書箇所 ヨハネの福音書 19章  (2011年8月23日)

今日のみことば「イエスは答えられた。「もしそれが上から与えられているのでなかったら、あなたにはわたしに対して何の権威もありません。ですから、わたしをあなたに渡した者に、もっと大きい罪があるのです。」」(11)
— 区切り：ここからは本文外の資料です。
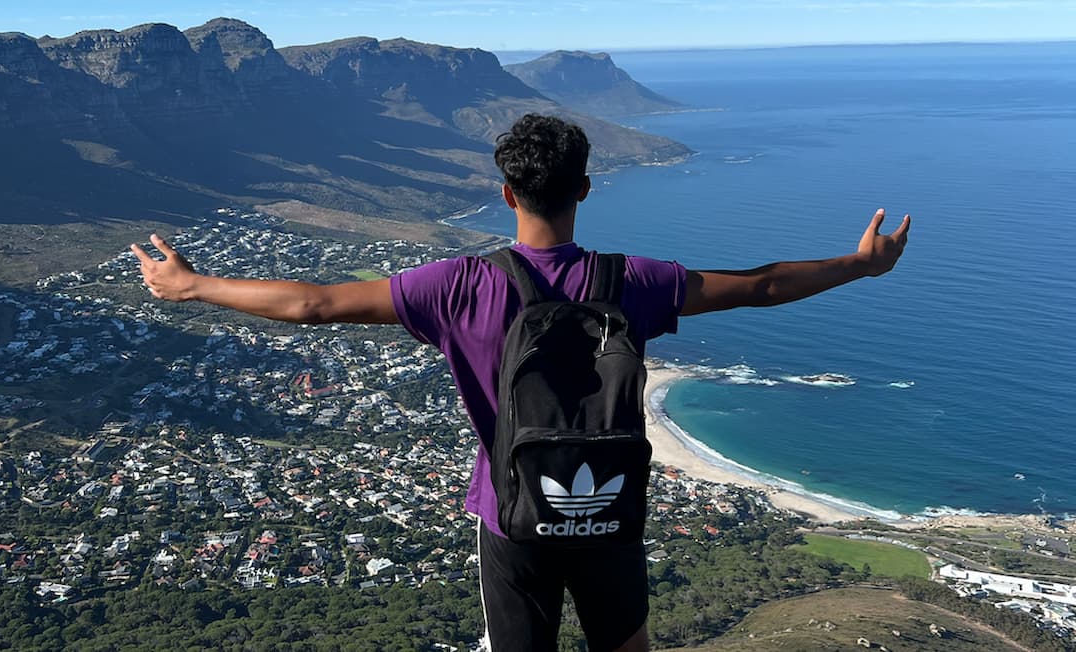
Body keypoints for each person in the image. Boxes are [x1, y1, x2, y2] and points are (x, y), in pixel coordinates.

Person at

 イエスに対する尋問と裁判は再び総督ピラトのもと、多くの群衆の前で行われた。ピラトはイエスに鞭を打つように命じられ、この時点で大変な傷をイエスは負われた。また、頭にはいばらで編んだ冠をかぶせられ、当時の王の装束の色である紫色の着物を着せて、人々の前に見世物のようにさらした。ピラトにしてみれば、これだけ辱めを与えれば、人々も十分納得するだろうと考えた。この時点では、ピラトはイエスに恩赦を与え、解放しようと考えていたからであった(10)。
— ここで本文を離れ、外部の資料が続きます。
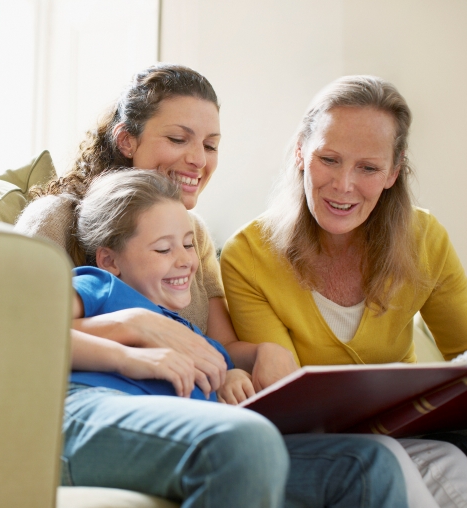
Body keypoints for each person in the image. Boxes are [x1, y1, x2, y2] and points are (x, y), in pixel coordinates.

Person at [63, 168, 407, 507]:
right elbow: (28, 330)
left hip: (184, 434)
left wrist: (229, 379)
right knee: (246, 442)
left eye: (188, 244)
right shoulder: (102, 287)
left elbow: (226, 385)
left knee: (368, 464)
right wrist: (131, 352)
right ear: (110, 260)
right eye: (164, 250)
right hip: (90, 406)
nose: (185, 260)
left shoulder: (196, 339)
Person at [220, 75, 467, 508]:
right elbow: (290, 400)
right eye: (329, 159)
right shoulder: (248, 255)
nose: (342, 185)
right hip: (322, 446)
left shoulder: (425, 238)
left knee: (453, 460)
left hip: (407, 431)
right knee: (391, 457)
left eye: (368, 168)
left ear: (394, 172)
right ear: (301, 152)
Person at [17, 63, 298, 396]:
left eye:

 ピラトの予想していた群衆の反応とは異なり、むしろ狂気に満ちていた。イエスに恩赦を与え、解放するならば、イエスではなくバラバを解放するように願うというとんでもない要求をしてくるほどであった。ピラトは群衆を押さえつけるどころか、その狂気に満ちた姿に恐れをいだくほどであった。
 ピラトは最終的には、イエスの口から恩赦を求めていくことばを聞くことで解決を図ろうとした。ピラト次第で十字架刑が行われるのも、解放させるのも行う権威があることをイエスに訴える。しかし、イエスの返した言葉に驚かされる。「もしそれが上から与えられているのでなかったら、あなたにはわたしに対して何の権威もありません。」(11)。ピラトの弁護的な言葉に対して、明らかに、ピラトに与えられている権威を否定し、その上にある権威に従って、イエスはこの裁判を受け入れ、実に十字架刑へと進まれることを受け止めていることを告白している。イエスはこの地上の権威のもとにあるのではなく、父なる神の権威のもとに、その許しのもとにすべてを受け入れられ、神のみこころに従っていく歩みをされていることを話されたのだった。
 ピラトはイエスの言われていることを十分に理解することが出来ず、さらには群衆の狂気に満ちた姿に気圧されて、恐れるようになり、最終的には公平な裁判を行う責任を放棄して、ユダヤ人の群衆にイエスの身柄を引き渡して、十字架刑の許可を与えてしまったのだった。
 すべては人間的な思惑のうちに進められているようであるが、主イエスは神のみこころに従われていたことを改めて確認したい。